Problem description: Please print the tax provision below word for word, starting with "Provided that the" and ending after "shall be excluded.".

Provided that the certificate specified in clause [b] shall be duly certified by the auditor auditing the accounts of the Export House or Trading House under the provisions of this Act or under any other law.

[4B] For the purposes of computing the total income under sub-section[1] or sub-section [1A], any income not charged to tax under this Act shall be excluded.

[4C] The provisions of this section shall apply to an assessee,–

[a] for an assessment year beginning after the 31st day of March, 2004 and ending before the 1st day of April, 2005;

[b] who owns any undertaking which manufactures or produces goods or merchandise anywhere in India [outside any special economic zone] and sells the same to any undertaking situated in a special economic zone which is eligible for deduction under section 10A and such sale shall be deemed to be export out of India for the purposes of this section.

Dataset entries:

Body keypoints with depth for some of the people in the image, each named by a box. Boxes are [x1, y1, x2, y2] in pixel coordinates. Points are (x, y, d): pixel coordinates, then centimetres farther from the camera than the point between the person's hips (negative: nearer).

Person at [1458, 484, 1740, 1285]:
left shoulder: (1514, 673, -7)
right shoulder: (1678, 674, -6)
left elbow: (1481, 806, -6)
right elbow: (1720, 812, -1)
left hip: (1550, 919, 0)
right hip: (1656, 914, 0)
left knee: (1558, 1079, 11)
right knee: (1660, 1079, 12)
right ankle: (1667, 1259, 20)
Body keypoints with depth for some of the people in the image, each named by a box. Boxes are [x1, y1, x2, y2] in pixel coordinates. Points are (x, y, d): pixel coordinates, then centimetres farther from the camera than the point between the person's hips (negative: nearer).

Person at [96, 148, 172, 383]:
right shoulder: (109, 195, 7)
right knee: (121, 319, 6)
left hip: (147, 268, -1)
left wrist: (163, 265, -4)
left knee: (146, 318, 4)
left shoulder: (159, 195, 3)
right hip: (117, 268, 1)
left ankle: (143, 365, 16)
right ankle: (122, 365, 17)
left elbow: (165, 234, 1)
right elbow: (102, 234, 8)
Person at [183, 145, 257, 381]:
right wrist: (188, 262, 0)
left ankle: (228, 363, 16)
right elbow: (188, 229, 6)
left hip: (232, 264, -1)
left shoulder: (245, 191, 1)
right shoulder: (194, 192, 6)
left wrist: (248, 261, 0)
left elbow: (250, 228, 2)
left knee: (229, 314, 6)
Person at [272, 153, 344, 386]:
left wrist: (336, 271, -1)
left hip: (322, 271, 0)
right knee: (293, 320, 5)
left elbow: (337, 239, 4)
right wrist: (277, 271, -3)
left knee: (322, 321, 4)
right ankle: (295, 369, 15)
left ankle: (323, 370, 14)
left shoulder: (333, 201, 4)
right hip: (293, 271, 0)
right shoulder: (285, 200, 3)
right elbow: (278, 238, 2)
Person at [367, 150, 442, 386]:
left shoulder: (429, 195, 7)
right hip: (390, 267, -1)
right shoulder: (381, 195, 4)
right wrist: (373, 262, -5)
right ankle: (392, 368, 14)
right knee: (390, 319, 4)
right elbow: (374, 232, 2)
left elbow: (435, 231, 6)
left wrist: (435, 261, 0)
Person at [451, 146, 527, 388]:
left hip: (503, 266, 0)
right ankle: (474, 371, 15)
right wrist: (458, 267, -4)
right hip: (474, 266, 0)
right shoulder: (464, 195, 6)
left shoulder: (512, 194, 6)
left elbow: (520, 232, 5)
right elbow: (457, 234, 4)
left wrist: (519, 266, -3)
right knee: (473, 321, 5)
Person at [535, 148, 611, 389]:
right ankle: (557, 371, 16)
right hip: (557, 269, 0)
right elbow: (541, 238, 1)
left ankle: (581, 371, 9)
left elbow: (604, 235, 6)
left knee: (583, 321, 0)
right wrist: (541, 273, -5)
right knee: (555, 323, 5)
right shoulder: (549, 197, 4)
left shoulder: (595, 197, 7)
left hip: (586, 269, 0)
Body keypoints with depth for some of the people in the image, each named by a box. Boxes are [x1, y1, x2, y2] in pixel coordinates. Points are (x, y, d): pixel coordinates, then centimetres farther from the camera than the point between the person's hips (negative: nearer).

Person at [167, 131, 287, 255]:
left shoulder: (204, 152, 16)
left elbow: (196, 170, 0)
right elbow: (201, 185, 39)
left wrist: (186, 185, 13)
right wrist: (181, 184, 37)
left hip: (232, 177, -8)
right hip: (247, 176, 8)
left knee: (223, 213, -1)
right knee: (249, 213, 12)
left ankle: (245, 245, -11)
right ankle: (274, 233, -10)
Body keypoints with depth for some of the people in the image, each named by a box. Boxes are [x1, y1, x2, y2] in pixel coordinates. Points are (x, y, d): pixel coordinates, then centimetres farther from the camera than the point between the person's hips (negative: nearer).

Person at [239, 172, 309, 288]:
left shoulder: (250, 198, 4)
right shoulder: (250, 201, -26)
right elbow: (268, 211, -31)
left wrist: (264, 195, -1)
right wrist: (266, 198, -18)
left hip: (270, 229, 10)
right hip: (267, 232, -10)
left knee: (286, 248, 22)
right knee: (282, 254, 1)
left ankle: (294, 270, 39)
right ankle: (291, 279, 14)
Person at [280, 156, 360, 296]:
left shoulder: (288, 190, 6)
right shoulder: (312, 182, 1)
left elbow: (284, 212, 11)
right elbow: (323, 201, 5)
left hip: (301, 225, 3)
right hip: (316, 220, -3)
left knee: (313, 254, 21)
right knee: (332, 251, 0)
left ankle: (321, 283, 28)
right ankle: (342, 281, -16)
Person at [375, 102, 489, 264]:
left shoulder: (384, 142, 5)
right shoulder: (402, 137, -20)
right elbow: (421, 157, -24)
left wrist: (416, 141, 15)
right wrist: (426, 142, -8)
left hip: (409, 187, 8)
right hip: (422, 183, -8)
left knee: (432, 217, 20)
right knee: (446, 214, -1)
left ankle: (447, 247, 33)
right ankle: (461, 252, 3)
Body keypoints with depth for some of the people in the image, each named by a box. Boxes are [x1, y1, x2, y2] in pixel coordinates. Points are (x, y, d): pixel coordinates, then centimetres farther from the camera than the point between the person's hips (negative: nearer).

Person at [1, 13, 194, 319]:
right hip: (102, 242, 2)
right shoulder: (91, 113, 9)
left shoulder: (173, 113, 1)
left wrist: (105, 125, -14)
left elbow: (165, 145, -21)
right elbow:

Your solution:
Provided that the certificate specified in clause [b] shall be duly certified by the auditor auditing the accounts of the Export House or Trading House under the provisions of this Act or under any other law.

[4B] For the purposes of computing the total income under sub-section[1] or sub-section [1A], any income not charged to tax under this Act shall be excluded.